The Philippines government and Maoist-led Communist rebels agreed indefinite ceasefire on Friday as part of an accord to accelerate efforts to end a conflict that has lasted almost five decades.
"This is a historic and unprecedented event ... [but] there is still a lot of work to be done ahead," President Rodrigo Duterte's peace adviser, Jesus Dureza, said at a signing ceremony in Norway, which is mediating the talks.
The conflict claimed the lives of at least 30,000 people, according to official estimates.
The government expressed hopes that a peace agreement could be reached within a year after the Oslo talks, the first formal meeting for five years. The rebels, who reiterated demands for "revolutionary change," stopped short of setting a deadline.
Both sides, at a signing ceremony in a hotel on the outskirts of Oslo, hailed the ceasefire deal and measures to step up negotiations as a breakthrough after 30 years of fitful peace talks.
"This is a historic and unprecedented event ... [but] there is still a lot of work to be done ahead."
Norwegian Foreign Minister, Borge Brende, described the agreement as a "major breakthrough."
"We are on the highway to peace and we are talking of a timeline of maximum 12 months," Silvestre Bello, the Philippine government delegation's head of negotiations, told AFP.
The two parties also agreed to "speed up the peace process, and aim to reach the first substantial agreement on economic and social reforms within six months," a statement from the Norwegian foreign ministry said.
"They plan to follow this up with an agreement on political and constitutional reforms, before a final agreement on ending the armed conflict can be signed."
The two delegations agreed to meet again in Oslo on October 8-12.
'Good atmosphere'
The head of the rebel delegation, Luis Jalandoni, was optimistic about the potential for achieving a lasting peace deal.
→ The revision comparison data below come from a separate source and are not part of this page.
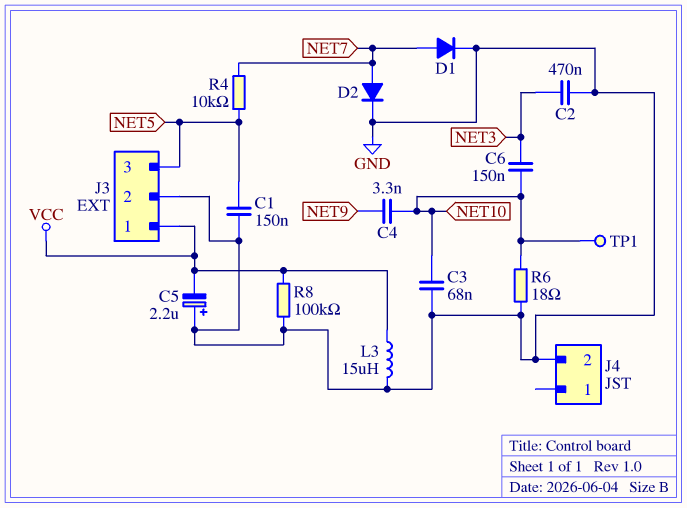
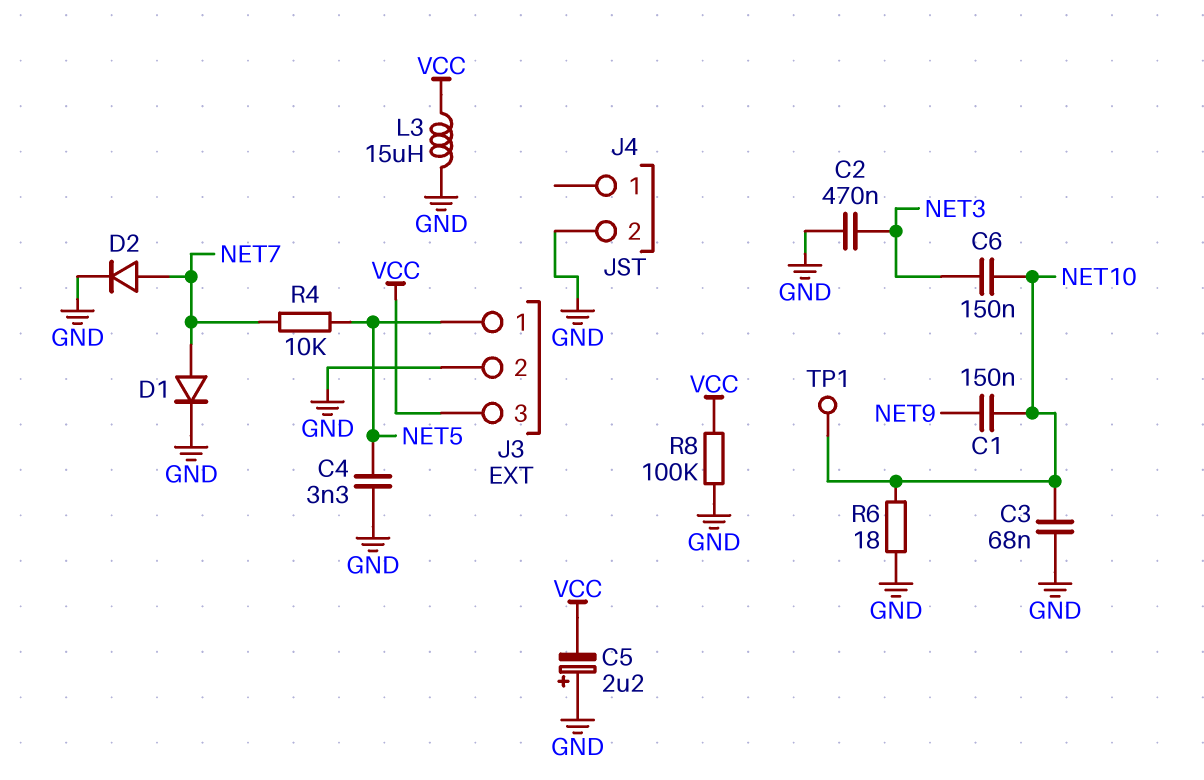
C1: 150nF (GND, NET5) -> 150nF (NET9, NET10)
C4: 3.3nF (NET9, NET10) -> 3.3nF (GND, NET5)
J3 pin 1: VCC -> NET5
J3 pin 3: NET5 -> VCC

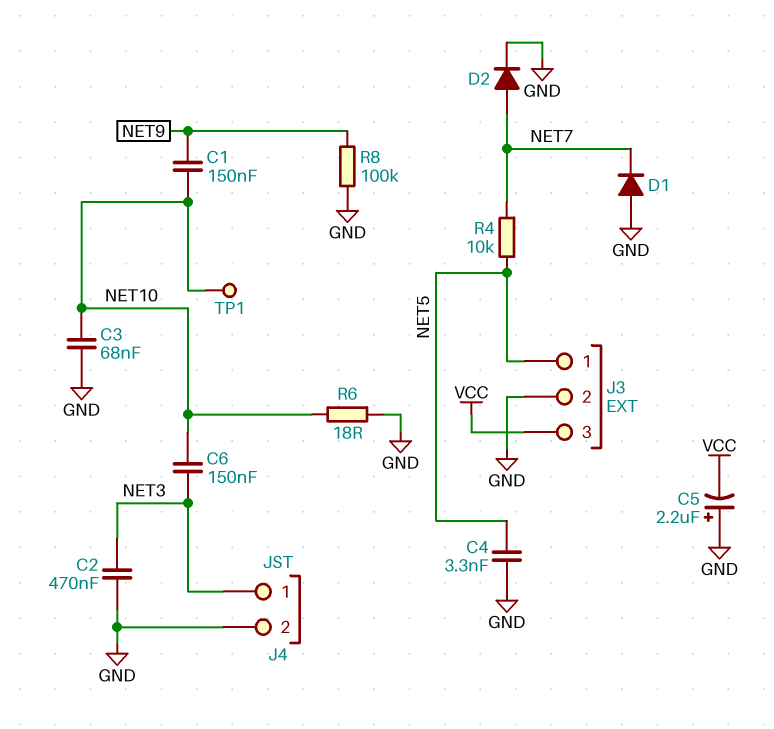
D1: diode (A NET7, K GND) -> diode (A GND, K NET7)
J4 pin 1: none -> NET3
L3: 15uH (GND, VCC) -> none
R8: 100k (GND, VCC) -> 100k (GND, NET9)

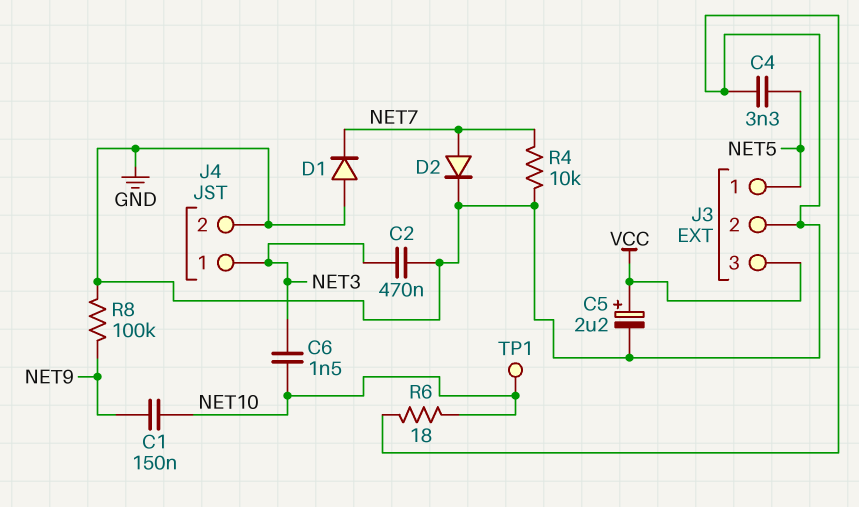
C3: 68nF (GND, NET10) -> none
C5: 2.2uF (plus GND, minus VCC) -> 2.2uF (plus VCC, minus GND)
C6: 150nF (NET3, NET10) -> 1.5nF (NET3, NET10)
R4: 10k (NET5, NET7) -> 10k (GND, NET7)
"We think that the peace talks now can move forward with a good atmosphere and try to move on with the [negotiations on] social and economic reforms, which are vital for addressing the roots of the armed conflict," he told AFP.
The government and the rebels also renewed an agreement that ensures immunity and security for key representatives of the rebels' political wing, the National Democratic Front, so that they can take part in the negotiations.
Its armed faction, the New People's Army (NPA), is now believed to have fewer than 4,000 gunmen, down from a peak of 26,000 in the 1980s, when a bloodless revolt ended the 20-year dictatorship of late President Ferdinand Marcos.
In 2002, the US State Department designated the Communist Party and the NPA as terrorist organisations.
Forging peace with the rebels has been the elusive goal of Philippine presidents since a 1986 revolution that toppled Dictator Ferdinand Marcos.
The force behind the current talks is Philippine President Rodrigo Duterte, who took office on June 30 after a landslide election victory.
Hopes for peace deal
On Monday, his government said it hoped to reach a peace accord within a year.
Duterte, who calls himself a Socialist, hails from Mindanao, the impoverished southern third of the Philippines where two rebellions -- Communist and Muslim -- have been most active.
He says ending both insurgencies is vital to his plan to curb poverty. He has even sketched the possibility of forming a coalition government with the rebels.
Duterte reputedly has close links to the Communists and is a former university student of Jose Maria Sison, now aged 77, who established the party.
The two sides hope to breathe new life into the process by discussing the outstanding issues of social and economic reforms, political and constitutional changes, and an end to hostilities.
Previous peace talks have addressed one issue at a time.